*Supplied information*
══════

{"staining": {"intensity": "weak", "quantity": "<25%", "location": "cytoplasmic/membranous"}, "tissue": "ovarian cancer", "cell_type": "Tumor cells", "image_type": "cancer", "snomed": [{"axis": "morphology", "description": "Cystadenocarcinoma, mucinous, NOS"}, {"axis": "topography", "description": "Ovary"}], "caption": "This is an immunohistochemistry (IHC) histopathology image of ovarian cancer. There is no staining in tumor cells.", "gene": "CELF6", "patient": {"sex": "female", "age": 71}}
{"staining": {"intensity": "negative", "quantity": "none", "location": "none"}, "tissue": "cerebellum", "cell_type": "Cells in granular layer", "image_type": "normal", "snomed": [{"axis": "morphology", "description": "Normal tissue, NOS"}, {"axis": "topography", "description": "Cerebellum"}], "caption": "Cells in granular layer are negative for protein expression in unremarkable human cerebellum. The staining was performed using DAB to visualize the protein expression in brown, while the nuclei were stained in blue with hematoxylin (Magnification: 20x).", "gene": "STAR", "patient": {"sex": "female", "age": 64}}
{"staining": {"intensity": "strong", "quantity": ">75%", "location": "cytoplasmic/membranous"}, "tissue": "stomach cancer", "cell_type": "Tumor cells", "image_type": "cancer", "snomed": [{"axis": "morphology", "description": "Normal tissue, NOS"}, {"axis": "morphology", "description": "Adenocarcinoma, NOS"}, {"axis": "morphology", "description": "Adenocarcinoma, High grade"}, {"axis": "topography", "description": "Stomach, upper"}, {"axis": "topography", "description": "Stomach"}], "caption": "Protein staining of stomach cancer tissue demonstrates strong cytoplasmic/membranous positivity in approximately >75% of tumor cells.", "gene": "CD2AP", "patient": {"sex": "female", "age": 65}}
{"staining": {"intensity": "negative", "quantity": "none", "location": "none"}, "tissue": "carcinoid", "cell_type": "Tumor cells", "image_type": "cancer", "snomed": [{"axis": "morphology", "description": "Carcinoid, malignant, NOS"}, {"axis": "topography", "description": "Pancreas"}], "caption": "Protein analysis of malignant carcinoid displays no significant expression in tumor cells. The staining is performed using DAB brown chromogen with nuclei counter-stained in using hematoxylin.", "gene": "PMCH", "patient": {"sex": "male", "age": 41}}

══════

*About this task*
Taking the line with "granular layer are" as the first and the line with "staining of stomach" as the last, retype that stretch of the data above exactly, with no other lines.

*Result of this exercise*
{"staining": {"intensity": "negative", "quantity": "none", "location": "none"}, "tissue": "cerebellum", "cell_type": "Cells in granular layer", "image_type": "normal", "snomed": [{"axis": "morphology", "description": "Normal tissue, NOS"}, {"axis": "topography", "description": "Cerebellum"}], "caption": "Cells in granular layer are negative for protein expression in unremarkable human cerebellum. The staining was performed using DAB to visualize the protein expression in brown, while the nuclei were stained in blue with hematoxylin (Magnification: 20x).", "gene": "STAR", "patient": {"sex": "female", "age": 64}}
{"staining": {"intensity": "strong", "quantity": ">75%", "location": "cytoplasmic/membranous"}, "tissue": "stomach cancer", "cell_type": "Tumor cells", "image_type": "cancer", "snomed": [{"axis": "morphology", "description": "Normal tissue, NOS"}, {"axis": "morphology", "description": "Adenocarcinoma, NOS"}, {"axis": "morphology", "description": "Adenocarcinoma, High grade"}, {"axis": "topography", "description": "Stomach, upper"}, {"axis": "topography", "description": "Stomach"}], "caption": "Protein staining of stomach cancer tissue demonstrates strong cytoplasmic/membranous positivity in approximately >75% of tumor cells.", "gene": "CD2AP", "patient": {"sex": "female", "age": 65}}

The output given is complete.